Optimizing by simulation the efficacy species mixtures for weed control

Partners have reviewed the cropping systems already simulated with the FLORSYS model. They also reviewed the corresponding indicators of weed impact on crop production and biodiversity. Similarly, partners have set up a list of observations and measurements on weed phenology that should be performed on field experiments in order to improve the FLORSYS and other weed models used by partners.

In collaboration with partners in WP3, FLORSYS simulations were run over several hundreds of cropping systems (mostly with single crops) from 7 French regions in order to identify crop traits that reduce weed-caused yield loss.

In the frame of this task, the results of models with different complexity will be compared as will their ability to simulate weed population dynamics and related damage in different cropping systems. In this analysis, the FLORSYS model will be used as a benchmark.

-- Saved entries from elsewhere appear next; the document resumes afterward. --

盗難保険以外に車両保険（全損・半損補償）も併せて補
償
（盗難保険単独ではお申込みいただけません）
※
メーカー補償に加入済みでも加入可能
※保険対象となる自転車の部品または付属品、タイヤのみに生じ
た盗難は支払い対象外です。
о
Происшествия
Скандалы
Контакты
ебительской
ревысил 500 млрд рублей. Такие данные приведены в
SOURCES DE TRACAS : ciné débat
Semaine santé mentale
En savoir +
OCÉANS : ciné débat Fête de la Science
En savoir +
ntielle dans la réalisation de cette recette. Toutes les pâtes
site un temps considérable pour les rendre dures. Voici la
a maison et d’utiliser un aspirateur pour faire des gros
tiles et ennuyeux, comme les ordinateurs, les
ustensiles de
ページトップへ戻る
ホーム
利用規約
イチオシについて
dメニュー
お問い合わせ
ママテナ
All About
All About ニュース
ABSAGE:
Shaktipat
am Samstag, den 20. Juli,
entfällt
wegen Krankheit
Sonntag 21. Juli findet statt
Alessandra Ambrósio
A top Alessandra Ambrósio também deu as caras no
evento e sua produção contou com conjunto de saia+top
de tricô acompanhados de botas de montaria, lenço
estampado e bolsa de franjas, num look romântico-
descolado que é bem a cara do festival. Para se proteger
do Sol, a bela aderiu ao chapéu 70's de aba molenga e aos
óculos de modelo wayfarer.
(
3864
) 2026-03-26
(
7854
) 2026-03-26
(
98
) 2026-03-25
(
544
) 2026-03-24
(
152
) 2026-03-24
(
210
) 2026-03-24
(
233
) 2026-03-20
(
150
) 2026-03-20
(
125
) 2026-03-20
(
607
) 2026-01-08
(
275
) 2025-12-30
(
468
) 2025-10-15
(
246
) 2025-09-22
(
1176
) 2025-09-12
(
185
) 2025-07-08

The main results in this task have been:

-          An analysis of the role of different life cycle stages and their potential contribution to ecological weed management. This analysis reveals the sensitivity of different life cycle stages of a weed and to what extent this sensitivity depends on the characteristic traits of a weed species.

-          An analysis to determine whether synergies between different cultural control measures exist and can be exploited to formulate adequate weed control strategies.

-          An extension of the FLORSYS basic weed population model to allow for the inclusion of crop rotations.

 

Simulating the effect of climate change and climate variability scenarios on species mixtures

A meeting was organized in Avignon in November 2017 to discuss the current status and future improvements of the STICS intercrop model. Researchers at the University of Hohenheim and INRA will work on the source code of the model and exchange their modifications. A literature review on the performance of species mixtures under climate change was made. First simulations were made to evaluate the effect of CO2 on the performance of a pea-barley intercrop.